Nonetheless, the companies that make the cards, the scanning devices and the software needed to run identity systems are closely watching the driver's license requirements. They say they understand the privacy concerns but also expect that security will remain a top priority -- with ID standards likely to get stricter, the technology more sophisticated, and the business more profitable.
"No one's going to want technology that just exposes them to more risk," said Greco, whose company, Cybertrust, focuses on information security.
At BearingPoint's McLean offices, the company has set up a room to show off a range of identity systems, including machines for taking fingerprints, scanning irises, recognizing faces or even differentiating between individuals based on the shape of a hand.
"We think it's a terrific area of opportunity," said Gordon Hannah, who leads BearingPoint's efforts to win identity contracts.
Earlier this month, the General Services Administration awarded BearingPoint a five-year deal worth up to $105 million to supply new IDs to any agency that wants them. Agencies that do not buy their cards through the GSA contract are holding their own competitions.
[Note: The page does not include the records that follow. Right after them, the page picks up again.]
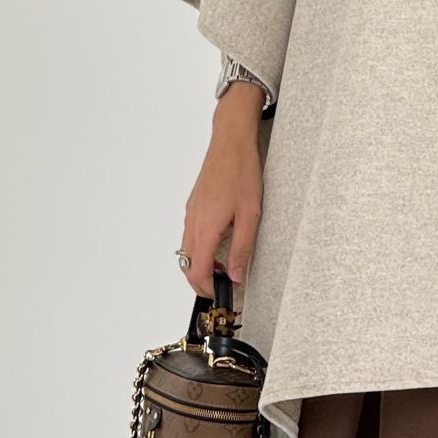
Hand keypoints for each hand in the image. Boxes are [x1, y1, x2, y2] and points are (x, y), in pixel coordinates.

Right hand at [178, 83, 263, 296]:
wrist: (230, 143)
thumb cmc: (241, 174)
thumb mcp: (250, 215)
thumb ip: (242, 248)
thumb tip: (237, 275)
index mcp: (205, 228)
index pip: (198, 272)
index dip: (208, 288)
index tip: (222, 293)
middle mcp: (192, 223)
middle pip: (187, 265)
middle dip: (201, 281)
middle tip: (222, 286)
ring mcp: (190, 214)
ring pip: (187, 251)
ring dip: (200, 265)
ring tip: (224, 267)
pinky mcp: (193, 206)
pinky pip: (190, 235)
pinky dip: (199, 249)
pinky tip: (219, 244)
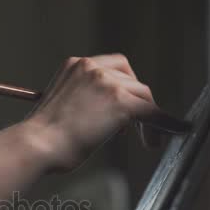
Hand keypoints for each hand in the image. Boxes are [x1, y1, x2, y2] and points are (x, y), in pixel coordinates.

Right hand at [25, 54, 160, 170]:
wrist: (37, 144)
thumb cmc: (42, 136)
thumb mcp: (61, 104)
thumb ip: (83, 99)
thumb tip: (105, 115)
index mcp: (75, 65)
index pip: (113, 68)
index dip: (124, 88)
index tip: (128, 105)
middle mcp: (92, 67)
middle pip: (131, 80)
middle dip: (137, 103)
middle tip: (139, 126)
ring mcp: (107, 83)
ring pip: (143, 96)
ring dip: (149, 117)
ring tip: (149, 139)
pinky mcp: (121, 102)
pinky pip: (153, 112)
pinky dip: (165, 123)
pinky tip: (172, 132)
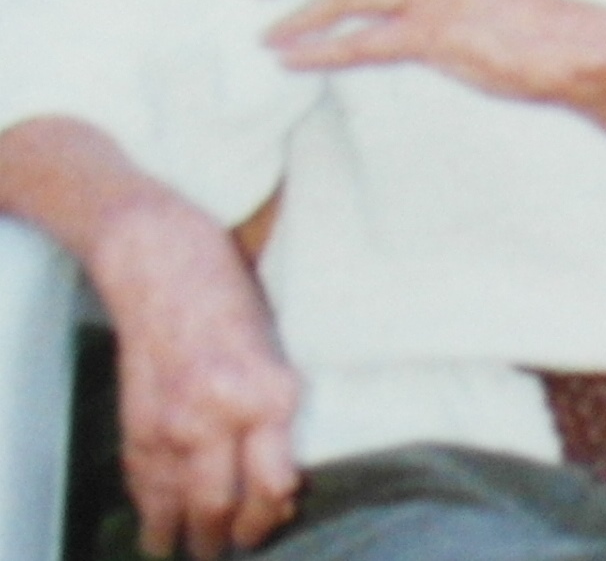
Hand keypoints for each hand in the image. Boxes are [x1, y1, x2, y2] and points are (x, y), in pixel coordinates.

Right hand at [92, 197, 300, 559]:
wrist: (162, 260)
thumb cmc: (228, 292)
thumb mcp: (273, 345)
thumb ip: (276, 406)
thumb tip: (284, 471)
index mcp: (269, 391)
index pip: (276, 483)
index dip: (277, 508)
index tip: (280, 509)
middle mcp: (221, 414)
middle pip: (227, 508)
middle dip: (235, 534)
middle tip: (241, 540)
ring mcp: (172, 423)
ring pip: (181, 510)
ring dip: (191, 535)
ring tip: (202, 545)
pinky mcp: (137, 423)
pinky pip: (146, 488)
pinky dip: (154, 512)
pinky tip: (162, 526)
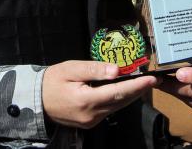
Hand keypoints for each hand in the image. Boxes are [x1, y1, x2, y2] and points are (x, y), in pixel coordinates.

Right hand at [42, 61, 158, 128]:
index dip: (136, 86)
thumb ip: (94, 69)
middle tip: (156, 79)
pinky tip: (128, 90)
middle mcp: (91, 115)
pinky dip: (120, 100)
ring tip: (146, 83)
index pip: (117, 92)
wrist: (36, 100)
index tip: (152, 78)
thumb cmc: (52, 80)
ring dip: (131, 95)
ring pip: (117, 107)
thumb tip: (117, 70)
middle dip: (139, 90)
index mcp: (86, 101)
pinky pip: (110, 110)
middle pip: (121, 102)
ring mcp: (91, 121)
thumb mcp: (71, 68)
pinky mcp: (90, 122)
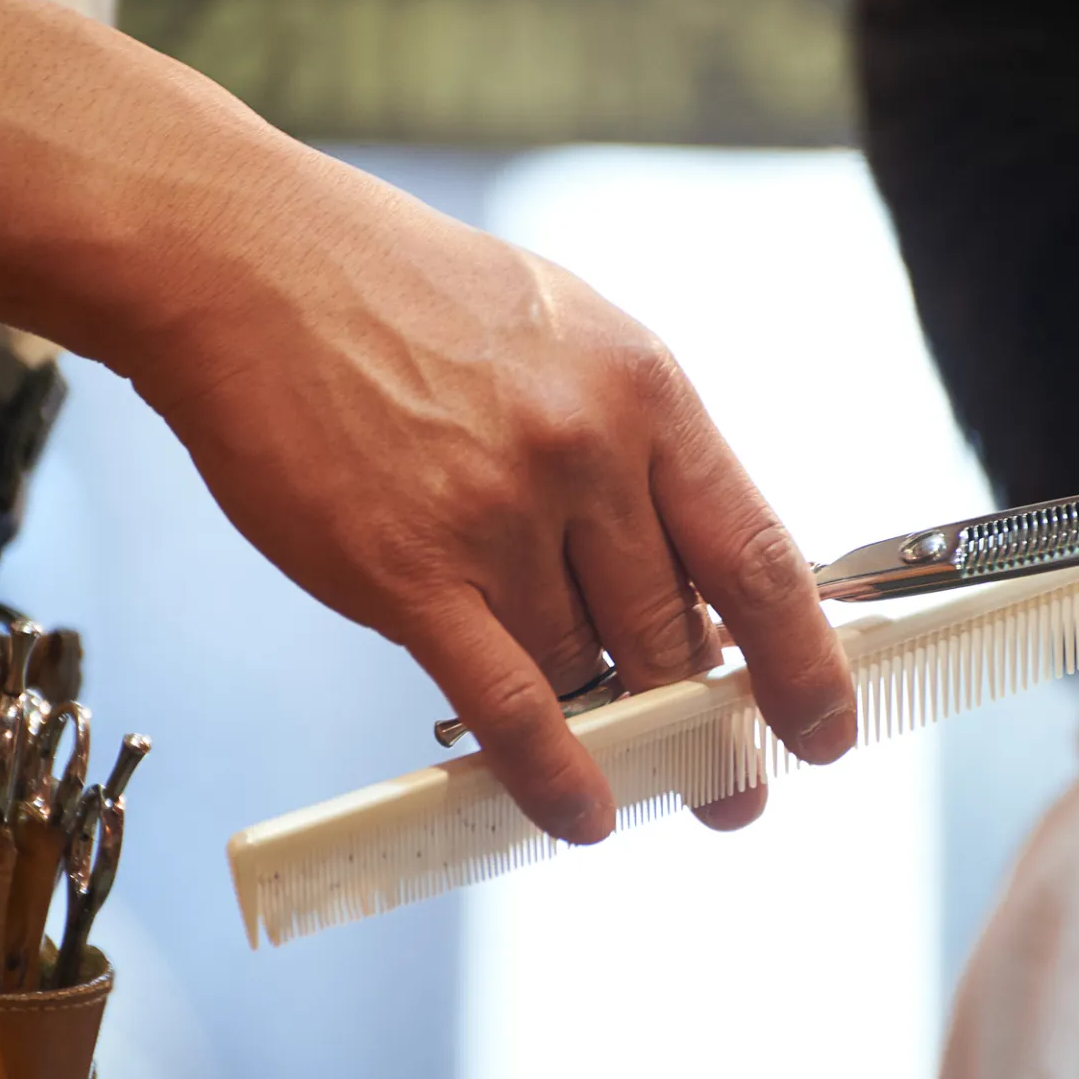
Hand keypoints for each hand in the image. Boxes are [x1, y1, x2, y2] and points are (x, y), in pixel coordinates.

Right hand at [118, 149, 857, 842]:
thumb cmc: (412, 300)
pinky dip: (554, 773)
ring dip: (602, 721)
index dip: (805, 662)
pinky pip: (510, 704)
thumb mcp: (572, 341)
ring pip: (587, 669)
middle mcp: (587, 453)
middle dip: (703, 719)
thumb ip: (639, 457)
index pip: (760, 556)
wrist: (254, 264)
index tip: (824, 730)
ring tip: (604, 752)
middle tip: (721, 776)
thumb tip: (695, 583)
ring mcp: (498, 515)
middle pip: (677, 634)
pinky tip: (583, 814)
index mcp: (645, 392)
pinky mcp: (408, 571)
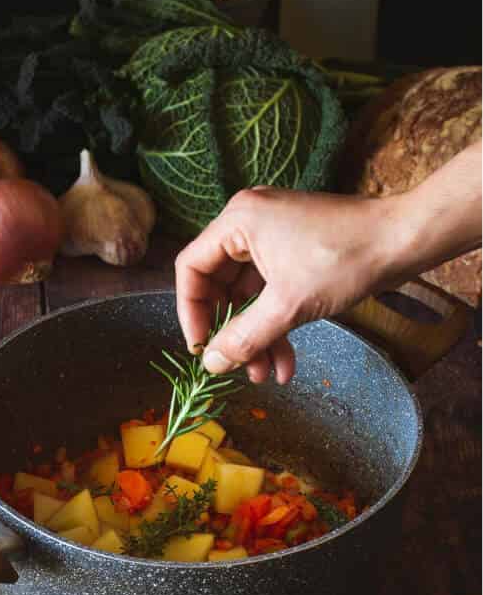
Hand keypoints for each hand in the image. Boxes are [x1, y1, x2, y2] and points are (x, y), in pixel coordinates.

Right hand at [173, 187, 389, 385]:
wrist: (403, 240)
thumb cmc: (343, 261)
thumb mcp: (288, 305)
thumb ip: (245, 336)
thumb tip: (210, 363)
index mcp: (237, 221)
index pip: (192, 267)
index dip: (191, 311)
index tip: (203, 348)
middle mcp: (248, 221)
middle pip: (220, 283)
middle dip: (232, 330)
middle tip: (241, 368)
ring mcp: (273, 233)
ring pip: (248, 292)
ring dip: (257, 333)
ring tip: (269, 373)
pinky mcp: (295, 247)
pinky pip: (271, 287)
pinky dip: (276, 320)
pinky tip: (287, 357)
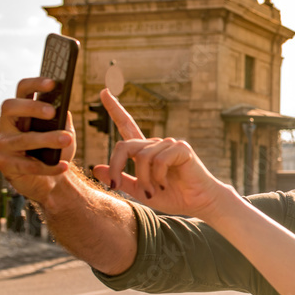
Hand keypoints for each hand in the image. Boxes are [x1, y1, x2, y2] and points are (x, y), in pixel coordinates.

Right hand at [0, 77, 75, 202]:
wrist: (51, 181)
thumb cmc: (55, 151)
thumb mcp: (63, 131)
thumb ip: (62, 118)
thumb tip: (63, 105)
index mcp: (21, 111)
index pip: (22, 90)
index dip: (35, 84)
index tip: (53, 83)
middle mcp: (7, 124)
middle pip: (9, 107)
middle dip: (31, 107)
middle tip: (52, 112)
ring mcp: (2, 145)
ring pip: (21, 139)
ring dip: (46, 139)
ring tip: (67, 139)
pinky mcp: (5, 165)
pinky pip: (25, 165)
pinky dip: (47, 166)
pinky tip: (63, 166)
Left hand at [93, 89, 225, 218]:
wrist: (198, 203)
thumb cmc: (173, 197)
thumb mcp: (140, 191)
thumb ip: (120, 179)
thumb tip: (95, 168)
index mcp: (146, 151)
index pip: (127, 125)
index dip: (115, 109)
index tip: (104, 91)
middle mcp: (156, 144)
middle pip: (124, 146)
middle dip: (115, 167)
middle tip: (115, 187)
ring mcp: (169, 144)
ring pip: (142, 157)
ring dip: (143, 179)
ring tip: (153, 191)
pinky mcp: (181, 148)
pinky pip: (159, 160)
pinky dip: (158, 177)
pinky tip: (165, 184)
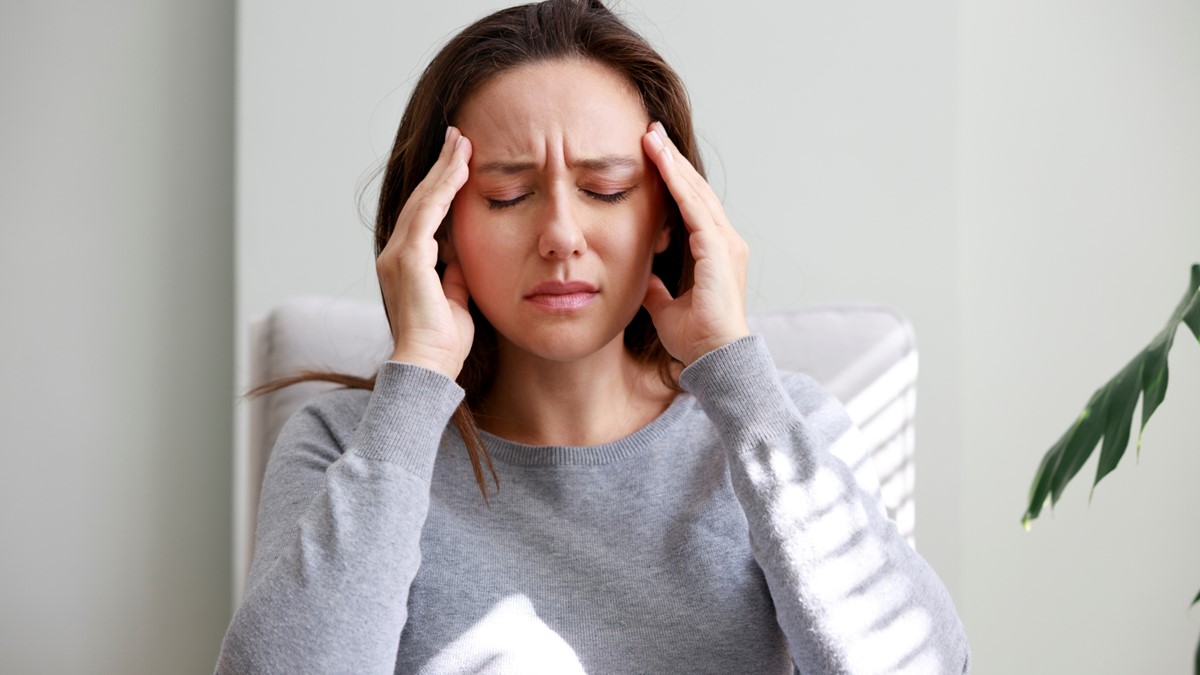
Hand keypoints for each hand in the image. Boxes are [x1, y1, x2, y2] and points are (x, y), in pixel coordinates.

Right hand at [377, 126, 474, 378]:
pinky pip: (427, 215)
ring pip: (424, 201)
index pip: (426, 215)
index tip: (460, 162)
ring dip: (444, 170)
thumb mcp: (455, 300)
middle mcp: (395, 254)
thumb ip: (454, 277)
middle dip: (442, 167)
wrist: (429, 366)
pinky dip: (443, 189)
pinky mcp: (409, 260)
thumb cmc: (443, 343)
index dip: (442, 187)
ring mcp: (398, 255)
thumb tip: (461, 259)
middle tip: (459, 138)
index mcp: (406, 264)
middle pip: (422, 200)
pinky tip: (459, 169)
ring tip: (462, 143)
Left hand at [641, 121, 749, 365]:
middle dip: (671, 160)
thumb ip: (657, 289)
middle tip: (650, 131)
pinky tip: (662, 163)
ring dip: (672, 163)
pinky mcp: (718, 251)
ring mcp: (725, 244)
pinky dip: (678, 184)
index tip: (652, 154)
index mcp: (714, 252)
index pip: (690, 205)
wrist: (714, 359)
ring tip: (651, 136)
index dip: (671, 179)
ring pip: (695, 193)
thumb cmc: (696, 338)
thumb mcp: (666, 307)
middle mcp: (724, 242)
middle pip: (694, 190)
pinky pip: (695, 209)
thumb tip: (643, 279)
That may be just the beginning. A recent study by the Stanford Washington Research Group and an expert in identity management put the value of the 10 biggest U.S. identity initiatives at $8 billion over the next five years, with an additional $14 billion coming from overseas.
From those programs, identity businesses expect other opportunities to emerge.
"One of the inhibitors has been the cost of the technology. But with the widespread adoption by the government, the cost of everything is going to come down," said Jon Rambeau, director of credentialing at Bethesda-based Lockheed Martin.
State and local governments are considered major potential buyers. Among their needs are credentials for first responders so that officials can verify the identity of people who show up to help in the event of an emergency.
On the commercial side, too, boosters of identity technology say the opportunities abound. Banks, for instance, may want secure cards that can guarantee that someone trying to cash a check really is the intended recipient. Hospitals are looking into using the identity systems for a more reliable way of accessing medical records. And retailers have been working on allowing consumers to make purchases with the swipe of a finger, instead of a card.
Nor do the opportunities stop at the U.S. border. California-based contractor Computer Sciences Corp. has enrolled 40 million people in identity programs worldwide. But on a planet of 6.5 billion, the company thinks it has only scratched the surface.
"Each country has exactly the same issues: How do you facilitate security, facilitate movement across borders and protect privacy all at the same time?" said Tim Ruggles, CSC's director of border and immigration solutions. "That's a tough one."